«Нельзя представить себе, чтоб могла явиться когда-нибудь другая, более естественная, простая, более взятая из жизни речь. Проза и стих слились здесь во что-то нераздельное затем, кажется, чтобы их легче было удержать в памяти и пустить опять в оборот... шутку и злость русского ума и языка. «Горе от ума»... — комедия жизни».
«Полотно ее (комедии) захватывает длинный период русской жизни — от Екатерины до императора Николая. В группе двадцати лиц отразилась, как луч света в капле воды, вся прежняя Москва, ее рисунок, тогдашний ее дух, исторический момент и нравы.

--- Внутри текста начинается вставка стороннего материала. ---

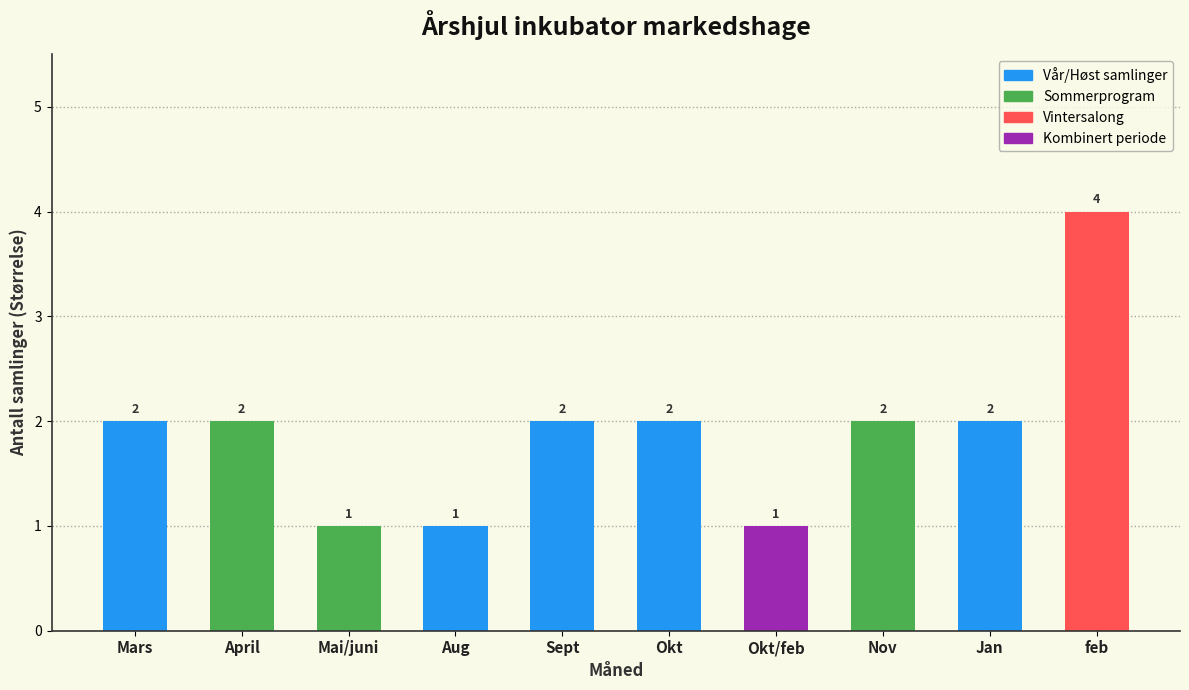

What is the average value?

2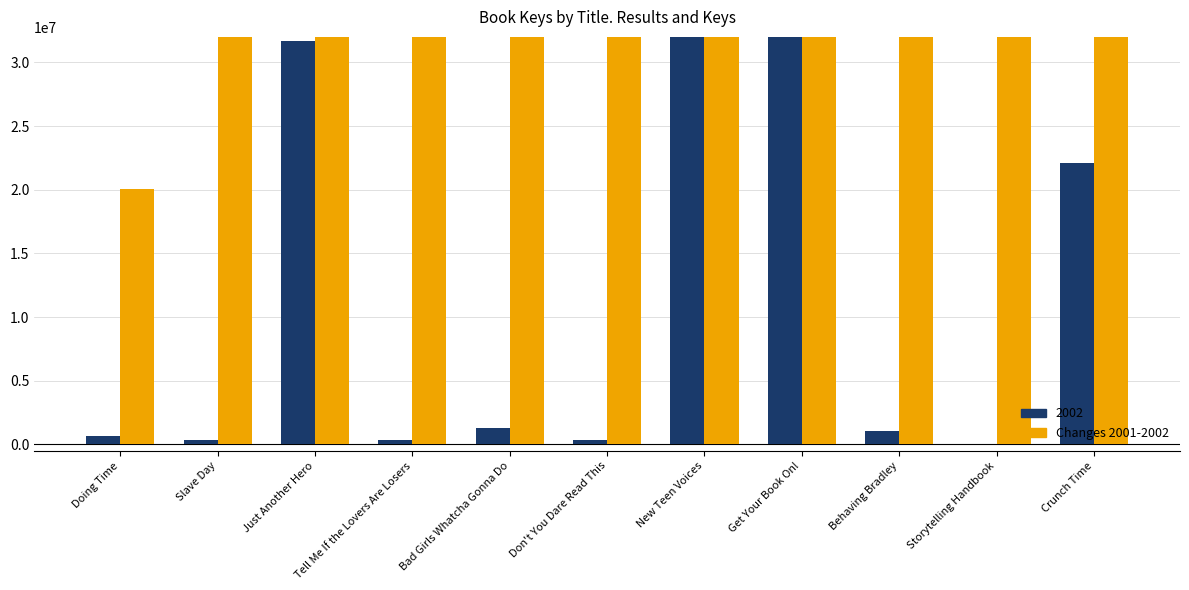

What is the difference between the maximum and minimum values?

200596986.0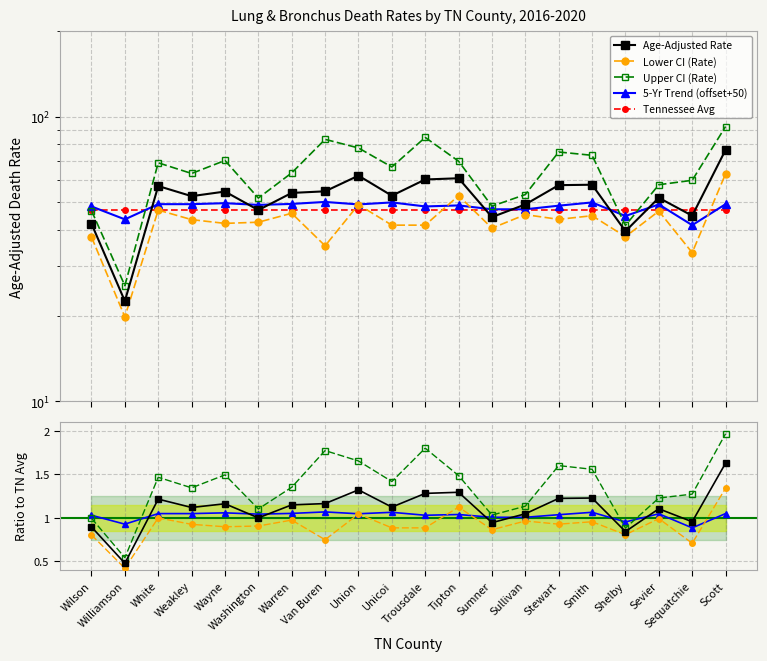

Reading left to right, extract all data points from this chart.

Age-Adjusted Death Rate: Wilson=42.1	Williamson=22.5	White=57.1	Weakley=52.6	Wayne=54.6	Washington=47.0	Warren=54.0	Van Buren=54.7	Union=62.1	Unicoi=52.8	Trousdale=60.2	Tipton=60.8	Sumner=44.4	Sullivan=49.2	Stewart=57.5	Smith=57.7	Shelby=39.6	Sevier=51.9	Sequatchie=44.9	Scott=76.5
Lower CI (Rate): Wilson=37.8	Williamson=19.8	White=47.0	Weakley=43.5	Wayne=42.2	Washington=42.6	Warren=45.8	Van Buren=35.2	Union=49.1	Unicoi=41.6	Trousdale=41.6	Tipton=52.8	Sumner=40.6	Sullivan=45.3	Stewart=43.6	Smith=44.9	Shelby=37.9	Sevier=46.6	Sequatchie=33.3	Scott=63.0
Upper CI (Rate): Wilson=46.8	Williamson=25.5	White=68.9	Weakley=63.2	Wayne=70.2	Washington=51.8	Warren=63.5	Van Buren=83.3	Union=77.7	Unicoi=66.6	Trousdale=84.6	Tipton=69.8	Sumner=48.5	Sullivan=53.3	Stewart=75.2	Smith=73.2	Shelby=41.5	Sevier=57.7	Sequatchie=59.8	Scott=92.4
Recent 5-Year Trend: Wilson=48.4	Williamson=43.6	White=49.3	Weakley=49.3	Wayne=49.7	Washington=49.0	Warren=49.4	Van Buren=50.2	Union=49.2	Unicoi=50.0	Trousdale=48.4	Tipton=48.8	Sumner=47.3	Sullivan=47.3	Stewart=48.7	Smith=50.0	Shelby=44.8	Sevier=49.2	Sequatchie=41.6	Scott=49.3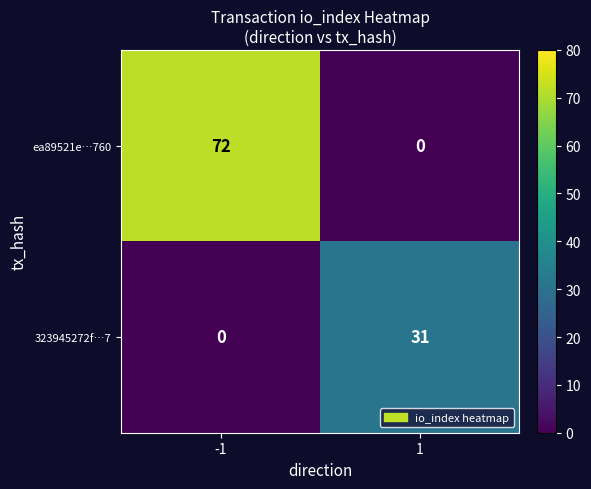

List the series in order of their peak value, highest first.

ea89521e…760, 323945272f…7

И это с такой художественною, объективною законченностью и определенностью, какая далась у нас только Пушкину и Гоголю».
«Одни ценят в комедии картину московских нравов известной эпохи, создание живых типов и их искусную группировку... другие... дорожат более эпиграмматической солью языка, живой сатирой — моралью, которою пьеса до сих пор, как неистощимый колодезь, снабжает всякого на каждый обиходный шаг жизни».
О Чацком:
«Только о Чацком многие недоумевают: что он такое?.. Чацкий не только умнее всех прочих лиц, но и положительно умен. Речь его кипит умом, остроумием. У него есть и сердце, и при том он безукоризненно честен... Он искренний и горячий деятель... Между тем Чацкому досталось до дна... выпить... горькую чашу — не найдя ни в ком «сочувствия живого», и уехать, увозя с собой лишь «мильон терзаний»... Он знает, за что он воюет и что должна принести ему эта жизнь... Эти честные, горячие, иногда желчные личности, которые не прячутся покорно в сторону от встречной уродливости, а смело идут навстречу ей и вступают в борьбу... Чацкий... наиболее живая личность, натура его сильнее и глубже прочих лиц и потому не могла быть исчерпана в комедии».
О Софье:
«Это (Софья) — смесь хороших инстинктов с ложью, живого ума с отсутствием всякого намека на идеи и убеждения, путаница понятий, умственная и нравственная слепота — все это не имеет в ней характера личных пороков, а является как общие черты ее круга... Софья... прячет в тени что-то свое, горячее, нежное, даже мечтательное. Остальное принадлежит воспитанию».
О фамусовском обществе:
«Этот муж (Горич), недавно еще бодрый и живой человек, теперь опустившийся, облекшийся, как в халат, в московскую жизнь барин, муж-мальчик, муж-слуга, идеал московских мужей… Эта Хлестова, остаток екатерининского века, с моськой, с арапкой-девочкой, — эта княгиня и князь Петр Ильич — без слова, но такая говорящая руина прошлого, — Загорецкий, явный мошенник, спасающийся от тюрьмы в лучших гостиных и откупающийся угодливостью вроде собачьих полосок, и эти N. N. и все толки их, и все занимающее их содержание! Наплыв этих лиц так обилен, портреты их так рельефны, что зритель холодеет к интриге, не успевая ловить эти быстрые очерки новых лиц и вслушиваться в их оригинальный говор».